**TASK 1:** Print the portion of the passage on PLC meter costs between "2) Higher project" and "communication equipment.", inclusive.

2) Higher project costs due to the number of PLC meters that were deployed on the system.
Original projections were approximately for 28,000 meters. After more detailed system
analysis was performed in regard to substation configurations and operational
considerations, the number of PLC meters deployed exceeded 40,000. The PLC system
components are inherently more costly than the radio-based systems, but are the only viable
solution in these lower meter density areas, for reasons explained in the testimony. The
additional costs include the higher costs of the meters and the labor associated with the
installation. Further costs include the number of additional substations requiring the PLC
communication equipment.
3) Determination to utilze solid state meters versus retrofitting electromechanical meters with a
radio-based or PLC module. Just prior to the beginning of the project, an industry-wide
transition was being made away from electromechanical meters to solid state meters. In an
effort to guard against technological obsolescence, Avista also made the transition to solid
state meters.
4) The preliminary estimate included the cost of installing the system, and did not include an
allocation of fixed company overheads.

**SOURCE RECORDS:**
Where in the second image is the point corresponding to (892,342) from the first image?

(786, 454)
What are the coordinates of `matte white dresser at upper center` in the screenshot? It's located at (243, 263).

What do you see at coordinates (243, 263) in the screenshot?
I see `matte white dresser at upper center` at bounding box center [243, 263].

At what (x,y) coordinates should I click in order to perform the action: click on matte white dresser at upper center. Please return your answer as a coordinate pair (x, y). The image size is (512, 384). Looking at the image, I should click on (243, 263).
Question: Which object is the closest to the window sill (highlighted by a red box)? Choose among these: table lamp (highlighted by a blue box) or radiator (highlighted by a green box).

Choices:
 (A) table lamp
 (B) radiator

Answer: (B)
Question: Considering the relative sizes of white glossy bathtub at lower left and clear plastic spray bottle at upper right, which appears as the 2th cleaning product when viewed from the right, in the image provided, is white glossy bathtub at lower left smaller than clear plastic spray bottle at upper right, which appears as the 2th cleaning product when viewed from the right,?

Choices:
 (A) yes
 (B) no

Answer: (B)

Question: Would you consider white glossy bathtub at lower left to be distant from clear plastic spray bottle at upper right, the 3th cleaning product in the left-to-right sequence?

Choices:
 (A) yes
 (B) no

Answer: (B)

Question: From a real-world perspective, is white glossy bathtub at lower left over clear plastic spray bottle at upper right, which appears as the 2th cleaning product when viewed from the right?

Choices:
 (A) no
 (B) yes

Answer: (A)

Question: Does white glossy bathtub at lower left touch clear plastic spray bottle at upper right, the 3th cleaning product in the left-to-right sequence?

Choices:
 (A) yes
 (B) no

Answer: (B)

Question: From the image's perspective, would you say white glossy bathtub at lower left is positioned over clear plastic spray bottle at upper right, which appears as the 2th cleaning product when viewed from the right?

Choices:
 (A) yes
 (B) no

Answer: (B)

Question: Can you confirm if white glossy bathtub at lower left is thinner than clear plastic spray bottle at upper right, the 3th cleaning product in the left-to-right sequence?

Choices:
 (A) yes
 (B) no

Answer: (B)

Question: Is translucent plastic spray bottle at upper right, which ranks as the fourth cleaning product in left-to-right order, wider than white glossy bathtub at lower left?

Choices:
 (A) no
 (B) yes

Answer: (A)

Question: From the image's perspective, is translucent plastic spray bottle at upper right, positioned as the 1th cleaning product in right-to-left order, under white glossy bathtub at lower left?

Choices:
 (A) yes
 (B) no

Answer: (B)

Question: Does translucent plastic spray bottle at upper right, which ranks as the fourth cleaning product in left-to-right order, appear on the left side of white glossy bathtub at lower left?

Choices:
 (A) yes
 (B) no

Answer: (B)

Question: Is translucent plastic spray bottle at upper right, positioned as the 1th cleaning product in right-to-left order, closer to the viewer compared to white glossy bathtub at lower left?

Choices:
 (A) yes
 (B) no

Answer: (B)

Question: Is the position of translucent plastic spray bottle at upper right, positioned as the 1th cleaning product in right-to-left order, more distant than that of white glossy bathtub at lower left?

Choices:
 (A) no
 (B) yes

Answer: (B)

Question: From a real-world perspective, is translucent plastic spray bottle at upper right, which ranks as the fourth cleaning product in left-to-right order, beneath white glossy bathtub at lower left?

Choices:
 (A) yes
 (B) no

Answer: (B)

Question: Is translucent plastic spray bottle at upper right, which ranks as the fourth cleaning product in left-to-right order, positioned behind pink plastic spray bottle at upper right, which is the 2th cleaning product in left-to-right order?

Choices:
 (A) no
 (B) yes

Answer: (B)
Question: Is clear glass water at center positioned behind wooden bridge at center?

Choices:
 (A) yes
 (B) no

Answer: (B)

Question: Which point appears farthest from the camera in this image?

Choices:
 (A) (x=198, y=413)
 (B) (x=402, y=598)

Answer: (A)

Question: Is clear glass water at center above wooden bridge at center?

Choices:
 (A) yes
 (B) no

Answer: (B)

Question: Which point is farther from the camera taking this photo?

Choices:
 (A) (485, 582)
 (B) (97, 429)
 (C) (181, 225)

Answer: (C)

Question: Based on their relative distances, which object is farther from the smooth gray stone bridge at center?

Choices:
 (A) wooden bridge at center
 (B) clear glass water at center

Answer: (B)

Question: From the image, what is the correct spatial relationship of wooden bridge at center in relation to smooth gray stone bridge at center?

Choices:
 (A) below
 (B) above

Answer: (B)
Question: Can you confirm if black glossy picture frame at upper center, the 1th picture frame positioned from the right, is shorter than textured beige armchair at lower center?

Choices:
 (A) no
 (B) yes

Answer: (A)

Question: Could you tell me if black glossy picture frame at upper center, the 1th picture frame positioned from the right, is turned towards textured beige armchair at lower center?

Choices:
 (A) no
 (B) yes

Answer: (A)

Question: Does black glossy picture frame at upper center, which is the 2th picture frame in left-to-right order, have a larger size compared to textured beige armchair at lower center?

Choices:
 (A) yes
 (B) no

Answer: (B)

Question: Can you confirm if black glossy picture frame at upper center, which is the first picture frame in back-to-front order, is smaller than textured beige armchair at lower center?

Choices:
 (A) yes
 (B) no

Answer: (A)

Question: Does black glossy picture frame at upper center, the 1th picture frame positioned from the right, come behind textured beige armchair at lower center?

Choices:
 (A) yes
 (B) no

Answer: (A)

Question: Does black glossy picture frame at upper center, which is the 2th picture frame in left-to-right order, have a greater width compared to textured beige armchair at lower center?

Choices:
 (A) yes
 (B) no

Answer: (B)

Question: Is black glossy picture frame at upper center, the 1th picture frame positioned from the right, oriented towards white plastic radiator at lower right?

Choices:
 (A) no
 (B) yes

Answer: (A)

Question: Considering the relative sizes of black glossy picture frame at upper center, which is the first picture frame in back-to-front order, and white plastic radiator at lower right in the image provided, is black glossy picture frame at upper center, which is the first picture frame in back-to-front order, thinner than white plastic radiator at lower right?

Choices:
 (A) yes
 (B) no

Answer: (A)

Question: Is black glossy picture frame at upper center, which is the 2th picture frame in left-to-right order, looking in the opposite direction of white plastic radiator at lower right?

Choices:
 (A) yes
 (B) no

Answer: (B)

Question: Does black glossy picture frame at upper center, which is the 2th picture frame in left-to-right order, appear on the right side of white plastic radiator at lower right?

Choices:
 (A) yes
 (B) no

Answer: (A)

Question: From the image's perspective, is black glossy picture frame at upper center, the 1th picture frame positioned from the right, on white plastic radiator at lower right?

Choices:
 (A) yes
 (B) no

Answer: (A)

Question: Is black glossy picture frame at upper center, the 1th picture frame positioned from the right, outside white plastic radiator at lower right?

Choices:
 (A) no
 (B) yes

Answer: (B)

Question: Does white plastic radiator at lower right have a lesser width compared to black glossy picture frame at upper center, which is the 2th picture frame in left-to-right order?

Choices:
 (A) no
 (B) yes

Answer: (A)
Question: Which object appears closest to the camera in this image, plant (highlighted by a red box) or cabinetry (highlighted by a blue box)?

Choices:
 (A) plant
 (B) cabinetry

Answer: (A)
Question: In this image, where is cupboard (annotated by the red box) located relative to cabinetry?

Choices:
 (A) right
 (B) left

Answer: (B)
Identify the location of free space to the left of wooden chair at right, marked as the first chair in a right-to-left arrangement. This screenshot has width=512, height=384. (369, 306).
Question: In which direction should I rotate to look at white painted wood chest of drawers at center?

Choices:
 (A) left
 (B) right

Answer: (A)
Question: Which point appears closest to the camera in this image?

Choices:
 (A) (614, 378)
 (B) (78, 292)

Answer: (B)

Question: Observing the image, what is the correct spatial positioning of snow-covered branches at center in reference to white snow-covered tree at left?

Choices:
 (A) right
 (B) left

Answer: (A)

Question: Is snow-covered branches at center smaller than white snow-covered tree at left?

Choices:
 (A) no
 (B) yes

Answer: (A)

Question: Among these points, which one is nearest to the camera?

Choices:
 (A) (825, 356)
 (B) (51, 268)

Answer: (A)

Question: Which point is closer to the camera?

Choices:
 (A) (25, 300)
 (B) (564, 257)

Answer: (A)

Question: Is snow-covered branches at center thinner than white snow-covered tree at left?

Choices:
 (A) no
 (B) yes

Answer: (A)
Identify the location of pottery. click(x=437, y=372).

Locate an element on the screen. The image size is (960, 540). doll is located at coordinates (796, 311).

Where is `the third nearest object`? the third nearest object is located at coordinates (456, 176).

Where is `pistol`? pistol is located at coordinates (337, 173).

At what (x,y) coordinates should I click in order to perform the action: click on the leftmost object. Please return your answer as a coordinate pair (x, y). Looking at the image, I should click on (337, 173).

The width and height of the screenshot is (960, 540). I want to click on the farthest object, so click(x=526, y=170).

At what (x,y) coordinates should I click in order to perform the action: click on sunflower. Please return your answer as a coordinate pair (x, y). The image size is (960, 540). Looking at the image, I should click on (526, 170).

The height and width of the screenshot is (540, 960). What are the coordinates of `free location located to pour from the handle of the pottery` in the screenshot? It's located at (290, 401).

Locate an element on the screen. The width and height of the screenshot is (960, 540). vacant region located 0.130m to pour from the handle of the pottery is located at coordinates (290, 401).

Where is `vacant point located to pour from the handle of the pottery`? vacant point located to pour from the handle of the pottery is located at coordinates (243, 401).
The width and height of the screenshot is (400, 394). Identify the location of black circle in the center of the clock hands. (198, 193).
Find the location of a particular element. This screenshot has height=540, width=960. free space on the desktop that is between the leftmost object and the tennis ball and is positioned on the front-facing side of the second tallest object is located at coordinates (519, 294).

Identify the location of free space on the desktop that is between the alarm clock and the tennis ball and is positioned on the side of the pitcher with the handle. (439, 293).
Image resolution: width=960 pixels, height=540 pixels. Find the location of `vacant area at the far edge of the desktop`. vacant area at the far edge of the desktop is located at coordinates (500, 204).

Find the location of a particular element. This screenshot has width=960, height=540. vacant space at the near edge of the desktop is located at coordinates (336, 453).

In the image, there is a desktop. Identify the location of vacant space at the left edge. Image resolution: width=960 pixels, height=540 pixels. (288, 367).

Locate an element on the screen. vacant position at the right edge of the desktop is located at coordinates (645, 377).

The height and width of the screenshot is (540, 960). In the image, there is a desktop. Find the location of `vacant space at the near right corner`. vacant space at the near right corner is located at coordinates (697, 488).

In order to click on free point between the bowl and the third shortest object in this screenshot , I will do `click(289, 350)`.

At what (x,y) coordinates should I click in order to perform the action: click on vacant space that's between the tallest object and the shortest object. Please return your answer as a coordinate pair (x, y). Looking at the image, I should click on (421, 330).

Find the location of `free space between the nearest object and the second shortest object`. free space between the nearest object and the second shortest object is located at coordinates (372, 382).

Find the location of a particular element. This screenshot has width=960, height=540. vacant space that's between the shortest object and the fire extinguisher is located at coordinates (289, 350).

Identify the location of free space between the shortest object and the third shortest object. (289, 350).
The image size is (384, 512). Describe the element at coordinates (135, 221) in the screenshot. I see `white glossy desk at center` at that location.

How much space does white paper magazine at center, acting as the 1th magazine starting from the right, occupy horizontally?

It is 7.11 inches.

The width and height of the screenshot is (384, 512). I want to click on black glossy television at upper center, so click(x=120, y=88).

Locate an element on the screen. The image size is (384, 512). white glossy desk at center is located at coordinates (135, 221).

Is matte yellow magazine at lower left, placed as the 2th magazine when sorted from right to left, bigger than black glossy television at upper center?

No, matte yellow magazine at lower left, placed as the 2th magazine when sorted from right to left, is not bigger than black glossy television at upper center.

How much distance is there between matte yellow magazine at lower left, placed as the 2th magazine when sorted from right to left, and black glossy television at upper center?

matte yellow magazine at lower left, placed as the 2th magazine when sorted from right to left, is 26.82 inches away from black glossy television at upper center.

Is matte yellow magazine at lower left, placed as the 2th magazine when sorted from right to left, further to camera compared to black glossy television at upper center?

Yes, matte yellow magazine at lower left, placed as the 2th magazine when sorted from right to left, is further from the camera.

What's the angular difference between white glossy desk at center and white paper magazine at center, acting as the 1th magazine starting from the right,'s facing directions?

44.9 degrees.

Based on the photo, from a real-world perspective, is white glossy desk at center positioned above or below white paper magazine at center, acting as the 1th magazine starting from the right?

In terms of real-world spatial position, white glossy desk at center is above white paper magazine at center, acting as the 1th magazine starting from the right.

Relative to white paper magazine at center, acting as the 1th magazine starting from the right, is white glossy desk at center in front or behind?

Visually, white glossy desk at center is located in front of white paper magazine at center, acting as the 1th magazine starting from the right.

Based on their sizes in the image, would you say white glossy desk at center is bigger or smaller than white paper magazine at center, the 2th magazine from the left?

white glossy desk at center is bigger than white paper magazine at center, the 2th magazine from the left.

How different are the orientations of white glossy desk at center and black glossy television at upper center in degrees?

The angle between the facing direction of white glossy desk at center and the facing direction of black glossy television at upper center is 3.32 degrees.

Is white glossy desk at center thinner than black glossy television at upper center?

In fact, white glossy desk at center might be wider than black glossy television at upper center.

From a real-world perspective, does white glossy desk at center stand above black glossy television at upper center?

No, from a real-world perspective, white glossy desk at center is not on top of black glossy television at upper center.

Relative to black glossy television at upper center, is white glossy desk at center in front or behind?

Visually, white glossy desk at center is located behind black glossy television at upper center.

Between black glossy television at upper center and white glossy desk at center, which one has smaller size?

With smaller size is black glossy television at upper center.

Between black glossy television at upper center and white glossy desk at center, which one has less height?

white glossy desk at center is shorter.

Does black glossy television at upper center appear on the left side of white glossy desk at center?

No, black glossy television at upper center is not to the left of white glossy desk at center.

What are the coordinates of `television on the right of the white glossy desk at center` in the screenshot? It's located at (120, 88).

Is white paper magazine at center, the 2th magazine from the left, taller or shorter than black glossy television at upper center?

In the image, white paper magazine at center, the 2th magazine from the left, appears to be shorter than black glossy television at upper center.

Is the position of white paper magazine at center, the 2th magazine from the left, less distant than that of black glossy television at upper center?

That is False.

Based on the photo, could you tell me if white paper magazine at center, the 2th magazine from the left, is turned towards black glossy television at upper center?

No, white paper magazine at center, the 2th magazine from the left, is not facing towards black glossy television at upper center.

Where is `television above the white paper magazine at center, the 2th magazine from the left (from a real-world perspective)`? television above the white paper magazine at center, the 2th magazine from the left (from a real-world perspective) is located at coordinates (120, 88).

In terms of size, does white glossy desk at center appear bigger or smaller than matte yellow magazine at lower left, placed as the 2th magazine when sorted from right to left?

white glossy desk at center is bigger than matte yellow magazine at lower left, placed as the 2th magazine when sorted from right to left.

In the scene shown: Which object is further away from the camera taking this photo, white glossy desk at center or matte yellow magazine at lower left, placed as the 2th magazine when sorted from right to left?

**TASK 2:** Arrange the rows from the first line of the rows through the line holding "center [243, 263].", inclusive, as a JSON list of strings with one string per line and blank lines left out.

**FINAL ANSWER 1:**
2) Higher project costs due to the number of PLC meters that were deployed on the system.
Original projections were approximately for 28,000 meters. After more detailed system
analysis was performed in regard to substation configurations and operational
considerations, the number of PLC meters deployed exceeded 40,000. The PLC system
components are inherently more costly than the radio-based systems, but are the only viable
solution in these lower meter density areas, for reasons explained in the testimony. The
additional costs include the higher costs of the meters and the labor associated with the
installation. Further costs include the number of additional substations requiring the PLC
communication equipment.

**FINAL ANSWER 2:**
[
  "Where in the second image is the point corresponding to (892,342) from the first image?",
  "(786, 454)",
  "What are the coordinates of `matte white dresser at upper center` in the screenshot? It's located at (243, 263).",
  "What do you see at coordinates (243, 263) in the screenshot?",
  "I see `matte white dresser at upper center` at bounding box center [243, 263]."
]